Deconstructed; again.
Art
At Her Majesty’s Theatre
Until May 24
Yasmina Resa’s play started its life in Paris in 1994, winning the author a Moliere Award before being acclaimed in many languages and many theatres around the world.
The satirical play is set around a high-priced painting depicting white objects on a white background. In short: white.
By the time it was presented in Adelaide in 2001 by State Theatre Company featuring that sublime comic actor Paul Blackwell its fame travelled ahead of it.
This time around it is a national touring production with a high-powered cast led by that Australian actor with a huge capacity for demonstrating outrage and disbelief: Richard Roxburgh.
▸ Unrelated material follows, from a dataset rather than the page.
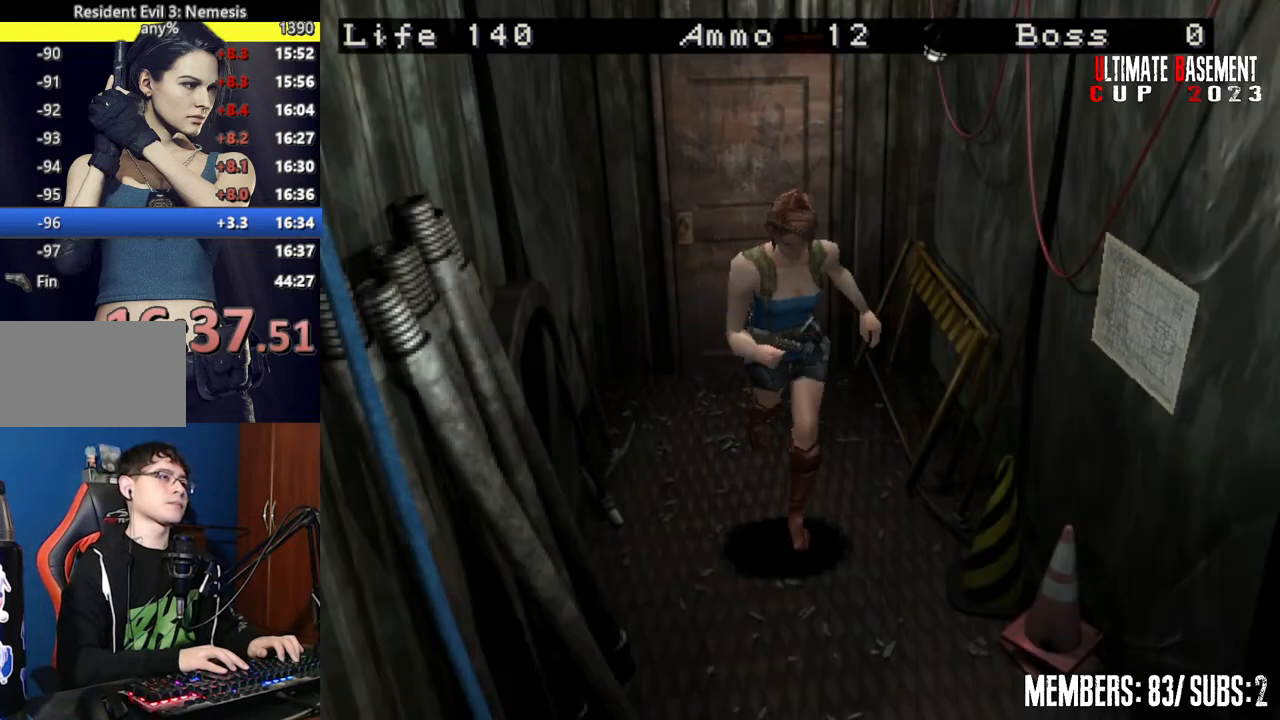
{"keys": ["shift", "w"], "events": []}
Roxburgh plays Marc who has been invited by his old friend Serge, played by Damon Herriman, to come and look at his latest acquisition, a more or less blank white canvas. Price: 160,000 Euro.
Instead of doing the conventional thing, and sharing – or even feigning – admiration for Serge’s choice, Marc not only rejects the painting, but is personally insulted that his friend would even consider buying such a thing.
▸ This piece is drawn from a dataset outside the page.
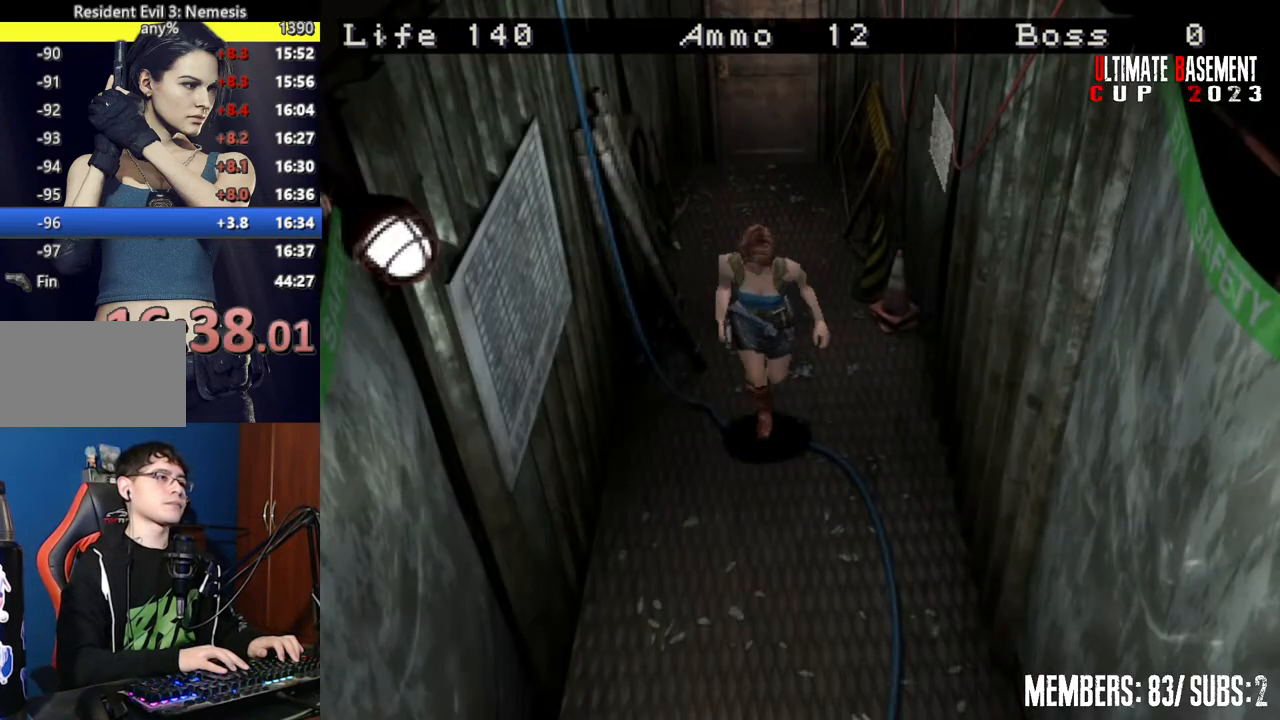
{"keys": ["shift", "w"], "events": []}
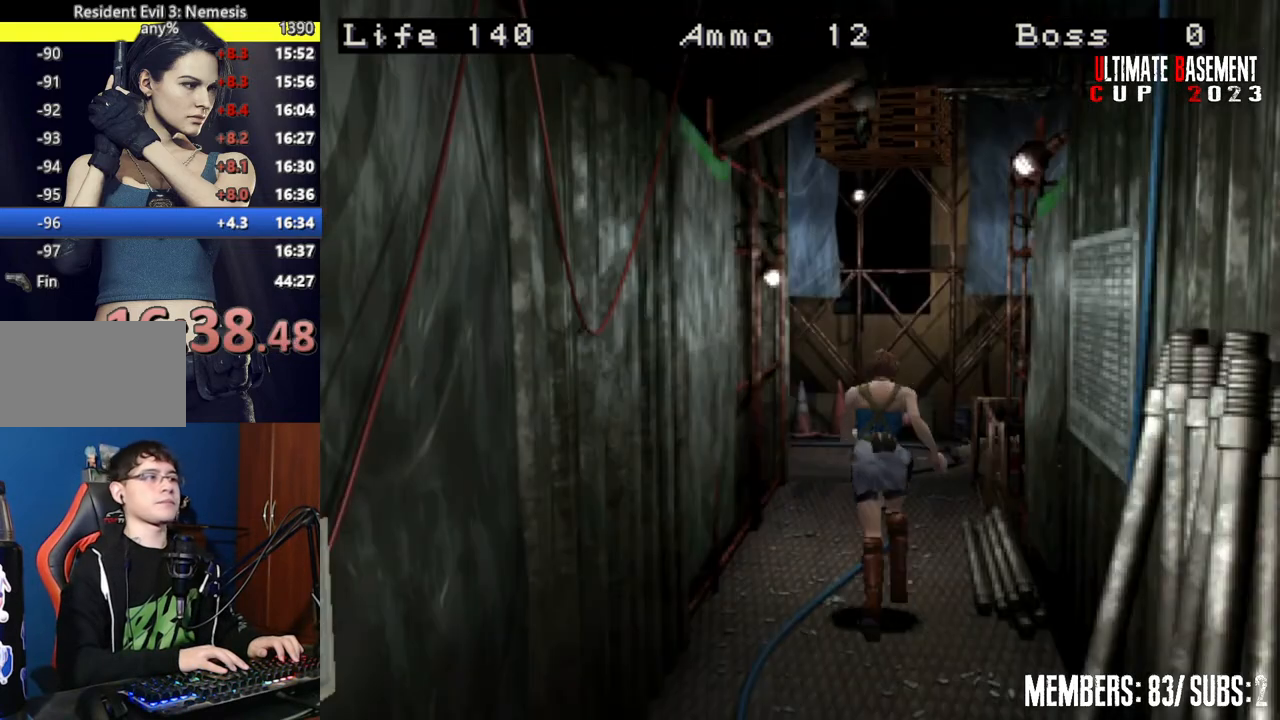
{"keys": ["shift", "w"], "events": []}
Reza’s choice of painting was ideal, because a minimalist, deconstructionist style can be nearly incomprehensible to “pretty picture” visual arts patrons. They can share that sense that this art must be the work of a charlatan.
Thirty years later it does not have quite the same effect – far more bizarre canvases are commonplace on high-priced gallery walls and auctions. Nevertheless, the idea of blank white canvas has many other levels to chime with the objects of this play.
The stakes escalate when their mutual friend Yvan (Toby Schmitz) joins the throng, and tries, mightily unsuccessfully, to find a middle way between these two. He unloads on his own mid-life crisis in speeches at a machine gun pace for no other reason than it is highly entertaining.
Reza has skilfully used reactions to the painting to spell out the characters of the three men. This is a comedy of manners, studying how three old friends can be brought to a point where they can destroy their long and enduring relationships.
Roxburgh’s Marc is well supported here, with the aspiring urbanity of Serge, and the disorganised chaos of Yvan’s life giving a spectrum of buttons to press.
Deconstruction in art is mirrored by these melt-downs on stage, and perhaps, like the idea of a blank canvas, it offers room for the old friends to talk about new beginnings.
This production originates from the Sydney Theatre Company and director Lee Lewis has exaggerated the physical performances of Roxburgh, Herriman and Schmitz to a point the Marx Brothers or The Three Stooges would appreciate.
That keeps us from having to consider whether the premise or the play make as much sense as it once seemed to, when pretentiousness about the arts was fairer game for comedy.